Movie Review: Pan's Labyrinth
Written by Ernesto Burden
Published February 22, 2007
Guillermo Del Toro is one of the best storytellers working in movies right now in terms of capturing deep truths within myth and symbol through jarring, beautiful images. Pan's Labyrinth is beautiful and captivating. The movie is in Spanish, directed by Del Toro, who did The Devil's Backbone (another great Spanish language film – one of my favorite ghost stories ever) as well as some high-budget English language movies like Hellboy and Blade II.
The story is set in northern Spain in 1944, just after the Civil War. A mother and her daughter, Ofelia, come to an old mill in the country to be with the mother's new husband, the sadistic Captain Vidal, whose soldiers are tasked with hunting down the last of the resistance fighters hiding in the hills. Ofelia is enamored of fairy stories, and encounters a real fairy, who leads her through an ancient labyrinth in the woods by the mill, where she meets a faun who tells her she's the long lost daughter of the king of the underworld and sends her on three quests.

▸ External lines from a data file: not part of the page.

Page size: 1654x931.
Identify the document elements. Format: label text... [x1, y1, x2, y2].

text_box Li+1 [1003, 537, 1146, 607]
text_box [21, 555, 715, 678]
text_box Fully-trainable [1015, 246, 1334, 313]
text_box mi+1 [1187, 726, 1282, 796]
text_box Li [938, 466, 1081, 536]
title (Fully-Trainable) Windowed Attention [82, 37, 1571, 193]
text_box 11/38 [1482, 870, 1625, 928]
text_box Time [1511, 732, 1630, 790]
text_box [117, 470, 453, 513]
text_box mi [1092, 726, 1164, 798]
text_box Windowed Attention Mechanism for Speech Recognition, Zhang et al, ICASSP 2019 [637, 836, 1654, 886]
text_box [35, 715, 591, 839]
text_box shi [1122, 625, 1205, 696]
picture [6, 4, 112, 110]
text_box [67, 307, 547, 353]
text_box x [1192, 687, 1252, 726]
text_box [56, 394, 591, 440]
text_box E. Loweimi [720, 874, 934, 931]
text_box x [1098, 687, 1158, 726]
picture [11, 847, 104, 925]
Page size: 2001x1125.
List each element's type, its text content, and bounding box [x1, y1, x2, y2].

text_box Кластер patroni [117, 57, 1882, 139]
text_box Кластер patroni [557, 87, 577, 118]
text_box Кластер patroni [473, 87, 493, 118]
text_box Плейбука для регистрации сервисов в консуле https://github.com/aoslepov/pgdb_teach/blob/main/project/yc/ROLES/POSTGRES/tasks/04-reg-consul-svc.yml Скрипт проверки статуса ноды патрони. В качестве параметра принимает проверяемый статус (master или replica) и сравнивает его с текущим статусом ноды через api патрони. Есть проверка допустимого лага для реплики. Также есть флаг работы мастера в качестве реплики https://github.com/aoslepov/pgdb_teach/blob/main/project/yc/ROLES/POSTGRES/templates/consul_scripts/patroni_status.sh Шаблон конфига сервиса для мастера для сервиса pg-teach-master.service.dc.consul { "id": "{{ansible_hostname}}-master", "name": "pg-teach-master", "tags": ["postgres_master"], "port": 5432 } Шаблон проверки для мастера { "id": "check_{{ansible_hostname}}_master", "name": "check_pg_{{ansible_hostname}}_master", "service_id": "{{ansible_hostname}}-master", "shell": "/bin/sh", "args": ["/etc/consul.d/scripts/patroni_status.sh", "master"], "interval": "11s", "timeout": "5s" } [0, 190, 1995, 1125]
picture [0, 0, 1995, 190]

The story follows two intertwined plot lines – Ofelia's magical quests and the brutal efforts of Captain Vidal. The mixture reads very much in tone like Latin American literary magical realism – if the works of Gabriel García Márquez or Jorge Luis Borges or Laura Esquivel (Like Water for Chocolate) make sense to you, this one will too. For me, this has always come down to whether a reader or viewer cares whether the story formalizes whether (and which) metaphors and symbols in the story are "real" or not. Without this formalization, some find the story line incoherent – a sentiment that seems sort of Manichean to me… why insist on absolute separation of matter and spirit (metaphorically or literally speaking)? In a story, especially this sort of story, I tend to care more about whether the plot elements are "really true" than whether the author spells out in some technical manner if they "really happened."

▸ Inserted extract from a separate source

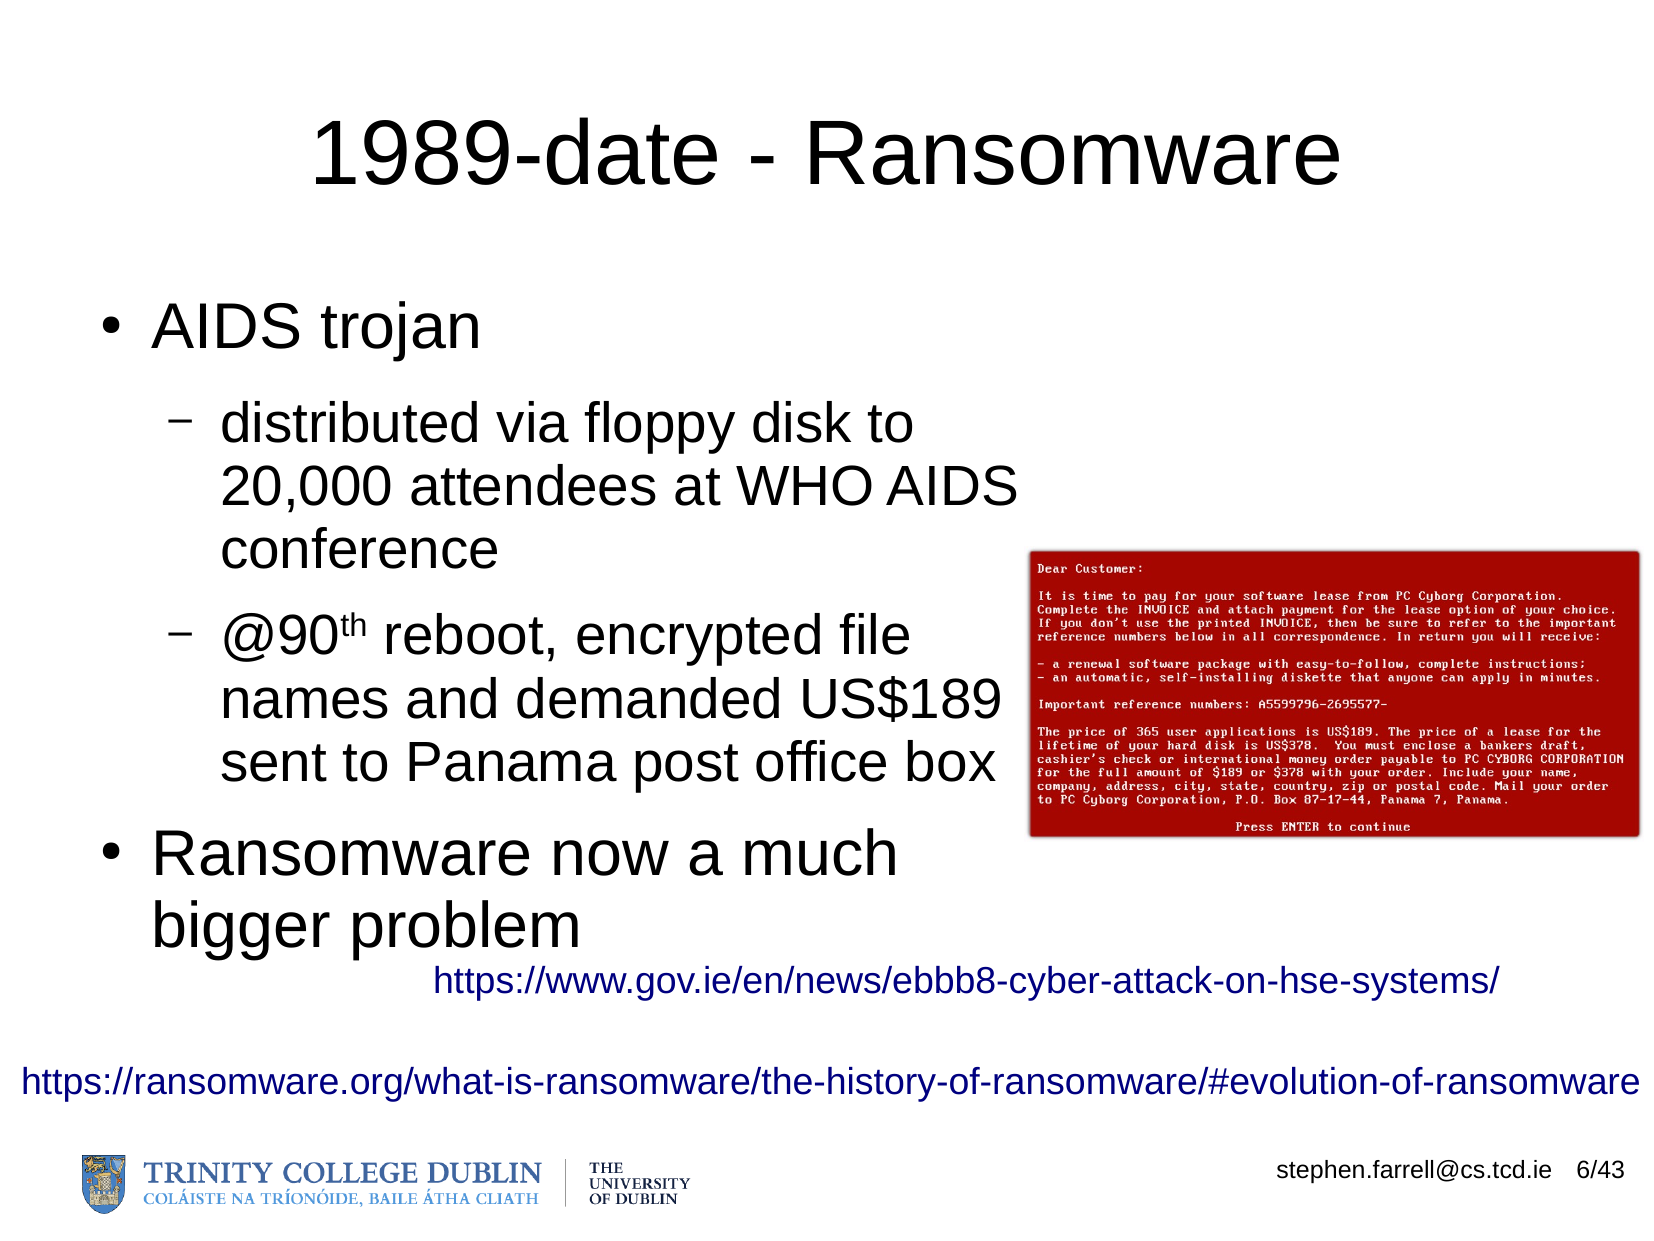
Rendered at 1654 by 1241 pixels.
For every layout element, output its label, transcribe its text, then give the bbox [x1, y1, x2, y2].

The parallel story lines contrast the brutality of human evil and the sometimes impersonal evil of nature, along with a metaphysical hope that underlies the structure of all things. It was this hope that made an extremely dark movie different from the rash of nihilistic horror films being made right now – in the end there's hope and redemption.
Del Toro is also an amazing image maker – the pictures he paints with every scene in the movie are beautiful – even the dark, scary ones. This is a movie you could watch with the volume off and still be entirely engrossed.
The pacing is perfect. Ivana Baquero is captivating as Ofelia and Sergi Lopez is dark, bestial, and somehow deeply compelling as Captain Vidal. Absolutely see it.